I'm working with an $n$-dimensional spherical t-distribution for which the density is defined as
$f(x) = \frac{\Gamma(\frac{n+\nu}{2})}{(\pi \sigma^2\nu)^{\frac n2}\Gamma(\frac \nu2)} \left( 1 + \frac{\|x|\|^2}{\nu \sigma^2} \right)^{- \frac{\nu+n}{2}},$
with $\sigma > 0$ a scale parameter and $\nu \geq 1$ the degrees of freedom.

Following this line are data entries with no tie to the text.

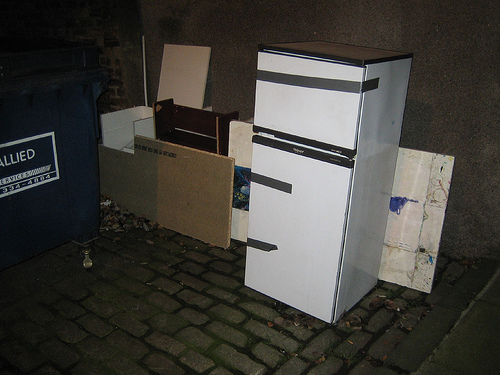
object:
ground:
[0, 199, 499, 374]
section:
[266, 326, 402, 373]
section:
[401, 295, 499, 372]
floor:
[0, 196, 468, 374]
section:
[95, 244, 258, 345]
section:
[35, 228, 266, 375]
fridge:
[243, 38, 415, 325]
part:
[244, 213, 388, 289]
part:
[244, 123, 402, 256]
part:
[251, 39, 412, 149]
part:
[244, 235, 386, 325]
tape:
[255, 69, 380, 94]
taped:
[250, 171, 293, 195]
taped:
[246, 236, 278, 252]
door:
[242, 51, 365, 325]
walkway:
[13, 253, 342, 371]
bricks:
[0, 222, 338, 374]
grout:
[252, 335, 262, 340]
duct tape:
[258, 132, 275, 138]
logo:
[0, 130, 61, 199]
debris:
[97, 198, 163, 234]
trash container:
[0, 80, 104, 272]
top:
[259, 40, 414, 65]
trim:
[257, 40, 413, 64]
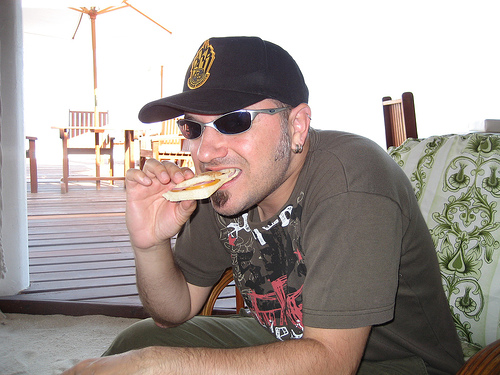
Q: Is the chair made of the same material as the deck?
A: Yes, both the chair and the deck are made of wood.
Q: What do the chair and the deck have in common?
A: The material, both the chair and the deck are wooden.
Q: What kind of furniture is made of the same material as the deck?
A: The chair is made of the same material as the deck.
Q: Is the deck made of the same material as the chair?
A: Yes, both the deck and the chair are made of wood.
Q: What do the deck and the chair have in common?
A: The material, both the deck and the chair are wooden.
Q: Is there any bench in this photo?
A: Yes, there is a bench.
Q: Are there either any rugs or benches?
A: Yes, there is a bench.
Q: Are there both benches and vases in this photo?
A: No, there is a bench but no vases.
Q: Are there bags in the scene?
A: No, there are no bags.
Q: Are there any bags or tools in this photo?
A: No, there are no bags or tools.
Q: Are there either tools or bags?
A: No, there are no bags or tools.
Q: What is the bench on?
A: The bench is on the deck.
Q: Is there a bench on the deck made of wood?
A: Yes, there is a bench on the deck.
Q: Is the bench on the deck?
A: Yes, the bench is on the deck.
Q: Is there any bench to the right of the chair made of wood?
A: Yes, there is a bench to the right of the chair.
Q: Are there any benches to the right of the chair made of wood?
A: Yes, there is a bench to the right of the chair.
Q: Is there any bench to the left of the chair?
A: No, the bench is to the right of the chair.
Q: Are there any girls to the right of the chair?
A: No, there is a bench to the right of the chair.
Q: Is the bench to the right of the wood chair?
A: Yes, the bench is to the right of the chair.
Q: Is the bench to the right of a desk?
A: No, the bench is to the right of the chair.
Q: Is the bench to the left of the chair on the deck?
A: No, the bench is to the right of the chair.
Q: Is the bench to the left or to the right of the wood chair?
A: The bench is to the right of the chair.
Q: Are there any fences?
A: No, there are no fences.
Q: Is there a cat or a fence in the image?
A: No, there are no fences or cats.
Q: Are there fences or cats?
A: No, there are no fences or cats.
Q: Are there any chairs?
A: Yes, there is a chair.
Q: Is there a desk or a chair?
A: Yes, there is a chair.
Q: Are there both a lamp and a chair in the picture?
A: No, there is a chair but no lamps.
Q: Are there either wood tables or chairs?
A: Yes, there is a wood chair.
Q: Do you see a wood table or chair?
A: Yes, there is a wood chair.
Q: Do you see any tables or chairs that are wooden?
A: Yes, the chair is wooden.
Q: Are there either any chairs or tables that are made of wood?
A: Yes, the chair is made of wood.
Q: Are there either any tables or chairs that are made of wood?
A: Yes, the chair is made of wood.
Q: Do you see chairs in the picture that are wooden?
A: Yes, there is a wood chair.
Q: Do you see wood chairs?
A: Yes, there is a wood chair.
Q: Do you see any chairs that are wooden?
A: Yes, there is a wood chair.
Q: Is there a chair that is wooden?
A: Yes, there is a chair that is wooden.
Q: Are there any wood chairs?
A: Yes, there is a chair that is made of wood.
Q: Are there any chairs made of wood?
A: Yes, there is a chair that is made of wood.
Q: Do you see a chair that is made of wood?
A: Yes, there is a chair that is made of wood.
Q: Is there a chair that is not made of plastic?
A: Yes, there is a chair that is made of wood.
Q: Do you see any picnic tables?
A: No, there are no picnic tables.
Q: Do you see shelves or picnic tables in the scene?
A: No, there are no picnic tables or shelves.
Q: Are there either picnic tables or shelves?
A: No, there are no picnic tables or shelves.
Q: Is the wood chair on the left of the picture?
A: Yes, the chair is on the left of the image.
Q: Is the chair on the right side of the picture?
A: No, the chair is on the left of the image.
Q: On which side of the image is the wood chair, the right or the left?
A: The chair is on the left of the image.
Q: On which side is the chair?
A: The chair is on the left of the image.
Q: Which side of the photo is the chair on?
A: The chair is on the left of the image.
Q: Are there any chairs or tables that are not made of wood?
A: No, there is a chair but it is made of wood.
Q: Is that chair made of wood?
A: Yes, the chair is made of wood.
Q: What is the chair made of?
A: The chair is made of wood.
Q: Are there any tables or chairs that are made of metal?
A: No, there is a chair but it is made of wood.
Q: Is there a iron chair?
A: No, there is a chair but it is made of wood.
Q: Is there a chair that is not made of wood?
A: No, there is a chair but it is made of wood.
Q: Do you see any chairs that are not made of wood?
A: No, there is a chair but it is made of wood.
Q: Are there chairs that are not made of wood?
A: No, there is a chair but it is made of wood.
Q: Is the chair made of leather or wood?
A: The chair is made of wood.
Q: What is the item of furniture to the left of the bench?
A: The piece of furniture is a chair.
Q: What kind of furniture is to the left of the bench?
A: The piece of furniture is a chair.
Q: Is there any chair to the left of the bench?
A: Yes, there is a chair to the left of the bench.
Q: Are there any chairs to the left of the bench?
A: Yes, there is a chair to the left of the bench.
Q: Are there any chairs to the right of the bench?
A: No, the chair is to the left of the bench.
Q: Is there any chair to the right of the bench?
A: No, the chair is to the left of the bench.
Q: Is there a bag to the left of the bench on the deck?
A: No, there is a chair to the left of the bench.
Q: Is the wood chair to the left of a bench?
A: Yes, the chair is to the left of a bench.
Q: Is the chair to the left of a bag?
A: No, the chair is to the left of a bench.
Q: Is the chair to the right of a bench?
A: No, the chair is to the left of a bench.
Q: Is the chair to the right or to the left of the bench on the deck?
A: The chair is to the left of the bench.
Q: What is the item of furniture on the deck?
A: The piece of furniture is a chair.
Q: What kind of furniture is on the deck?
A: The piece of furniture is a chair.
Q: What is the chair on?
A: The chair is on the deck.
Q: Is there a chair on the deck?
A: Yes, there is a chair on the deck.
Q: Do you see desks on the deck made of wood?
A: No, there is a chair on the deck.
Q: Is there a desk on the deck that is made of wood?
A: No, there is a chair on the deck.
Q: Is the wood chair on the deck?
A: Yes, the chair is on the deck.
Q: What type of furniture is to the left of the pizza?
A: The piece of furniture is a chair.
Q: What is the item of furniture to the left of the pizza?
A: The piece of furniture is a chair.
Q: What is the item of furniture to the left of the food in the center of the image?
A: The piece of furniture is a chair.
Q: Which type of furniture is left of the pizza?
A: The piece of furniture is a chair.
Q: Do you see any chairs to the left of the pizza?
A: Yes, there is a chair to the left of the pizza.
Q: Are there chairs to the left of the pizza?
A: Yes, there is a chair to the left of the pizza.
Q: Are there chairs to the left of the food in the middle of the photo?
A: Yes, there is a chair to the left of the pizza.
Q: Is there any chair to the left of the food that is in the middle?
A: Yes, there is a chair to the left of the pizza.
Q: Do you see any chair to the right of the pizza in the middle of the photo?
A: No, the chair is to the left of the pizza.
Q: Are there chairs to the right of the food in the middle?
A: No, the chair is to the left of the pizza.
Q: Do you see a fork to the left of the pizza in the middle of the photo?
A: No, there is a chair to the left of the pizza.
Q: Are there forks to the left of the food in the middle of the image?
A: No, there is a chair to the left of the pizza.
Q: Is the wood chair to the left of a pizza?
A: Yes, the chair is to the left of a pizza.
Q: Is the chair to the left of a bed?
A: No, the chair is to the left of a pizza.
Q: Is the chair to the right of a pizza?
A: No, the chair is to the left of a pizza.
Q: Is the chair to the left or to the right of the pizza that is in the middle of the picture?
A: The chair is to the left of the pizza.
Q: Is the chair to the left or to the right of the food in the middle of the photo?
A: The chair is to the left of the pizza.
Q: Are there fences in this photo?
A: No, there are no fences.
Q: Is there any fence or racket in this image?
A: No, there are no fences or rackets.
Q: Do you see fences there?
A: No, there are no fences.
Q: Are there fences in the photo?
A: No, there are no fences.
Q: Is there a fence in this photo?
A: No, there are no fences.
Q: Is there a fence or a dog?
A: No, there are no fences or dogs.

I know that when we represent $X$ like $RU$ with $U$ the uniform distribution on the unit sphere of dimension $n$ and $R$ a 1-dimensional positive random variable independent of $U$, then $R^2/n \sim F(n, \nu)$.
I'm interested in the distribution of $X$ when projected onto a 1-dimensional subspace. Because of symmetry I can simply take the first component to project onto. Integrating over the other dimensions the density function should be obtained. I'm stuck however with the integral
$g(x_1) = \int_{-\infty}^\infty \dots \int_{-\infty}^\infty \left( 1 + \frac{x_1^2 + \dots + x_n^2}{\nu \sigma^2} \right)^{- \frac{\nu+n}{2}} dx_2 \dots dx_n.$
Any ideas about how to obtain the distribution of the projected variable?